# Text shown:
=== Begin Enclosure ===

In [1]:
import os.path 
import pandas as pd
import numpy as np
import warnings
warnings.filterwarnings("ignore")
# Location
from bs4 import BeautifulSoup
import requests
from geopy.geocoders import Nominatim

In [2]:
# Change clean to trump or hillary
clean = "hillary"

parent_csv = "data/scraper/%s.csv" % clean
users_csv = "data/script/%s_users.csv" % clean
log = "data/script/%s_log" % clean

if not os.path.isfile(parent_csv):
    print("We don't have the parent csv file!")
    raise

In [3]:
if not os.path.isfile(users_csv):
    # Import CSV
    df_parent = pd.read_csv(parent_csv,sep=';')

    # Delete Duplicates
    df_parent = df_parent.drop_duplicates(subset='id')
    print("The scraper found %i unique tweets regarding %s" % (df_parent.shape[0], clean))

    # Create DF of unique users
    df_users = df_parent[['userid','user']].drop_duplicates(subset='userid')
    df_users['userid'] = df_users['userid'].fillna(-1).astype(int)
    df_users['loc'] = np.nan
    df_users['lat'] = np.nan
    df_users['lon'] = np.nan
    
    # Save to csv
    df_users.to_csv(users_csv,index=False)
else:
    df_users = pd.read_csv(users_csv)

In [4]:
def findLocation(user):
    uid, usr, loc, lat, lon = user
    url = "https://twitter.com/%s" % usr
    try:
        if not pd.isnull(loc):
            #print("location present")
            pass
        else:
            content = requests.get(url)
            soup = BeautifulSoup(content.text)
            span = soup.find("span", class_="ProfileHeaderCard-locationText u-dir")
            if span is None:
                raise AttributeError("invalid user")
            loc = span.text.strip()
            if loc == '':
                loc = np.nan
                raise ValueError("no location")
            elif len(loc) == 2:
                loc += ',USA'
                
    except Exception as e:
        saveError(user, e)

    user[2] = loc
    if not pd.isnull(loc):
        lat, lon = convertGeo(user)
    return loc, lat, lon

In [5]:
def convertGeo(user):
    uid, usr, loc, lat, lon = user
    try:
        if not pd.isnull(lat):
            #print("coordinates present")
            pass
        else:
            geolocator = Nominatim(country_bias="United States of America")
            place = geolocator.geocode(loc,addressdetails=True)

=== End Enclosure ===

# Exercises:
(A) List every module or package that the notebook code imports, one per line.
(B) Carry on writing the notebook code from the point where it ends.
The data that come after this text are not needed.

# Collected material:
=== Begin Enclosure ===

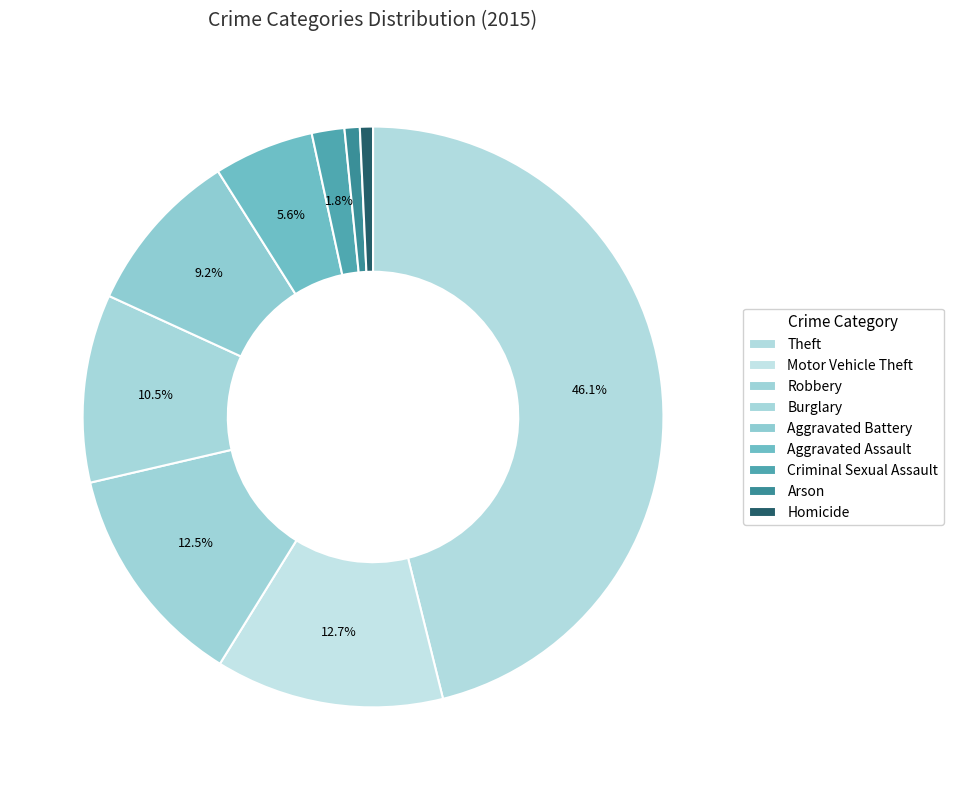

Does Arson account for over 50% of the chart?

No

=== End Enclosure ===

# Task-by-task results:
(A)
os.path
pandas
numpy
warnings
bs4
requests
geopy.geocoders

(B)
            if place is None:
                raise ValueError("invalid location")
            elif place.raw['address']['country'] != 'United States of America':
                #print(place.raw['address']['country'])
                raise ValueError("location not USA")
            else:
                lat = place.latitude
                lon = place.longitude
    
    except Exception as e:
        saveError(user, e)

    return lat, lon

In [6]:
def saveError(user, text):
    uid, usr, loc, lat, lon = user
    t = [uid,usr,loc,lat,lon,text]
    df = pd.DataFrame(columns=['uid','usr','loc','lat','lon','err'])
    df.loc[0] = t
    # print(t)
    if not os.path.isfile(log):
        with open(log, 'w') as f:
            df.to_csv(f, index=False)
    else:
        with open(log, 'a') as f:
            df.to_csv(f, index=False, header=False)

In [7]:
size = 10000
for chunk in range(14,27):
    print(chunk)
    df_temp = df_users[chunk*size:(chunk+1)*size]
    df_temp[['loc','lat','lon']] = df_temp.apply(lambda x: findLocation(x), axis=1).apply(pd.Series)
    df_users[chunk*size:(chunk+1)*size] = df_temp
    with open(users_csv, 'w') as f:
        df_users.to_csv(f, index=False)

# do for last chunk
chunk += 1
df_temp = df_users[chunk*size:]
df_temp[['loc','lat','lon']] = df_temp.apply(lambda x: findLocation(x), axis=1).apply(pd.Series)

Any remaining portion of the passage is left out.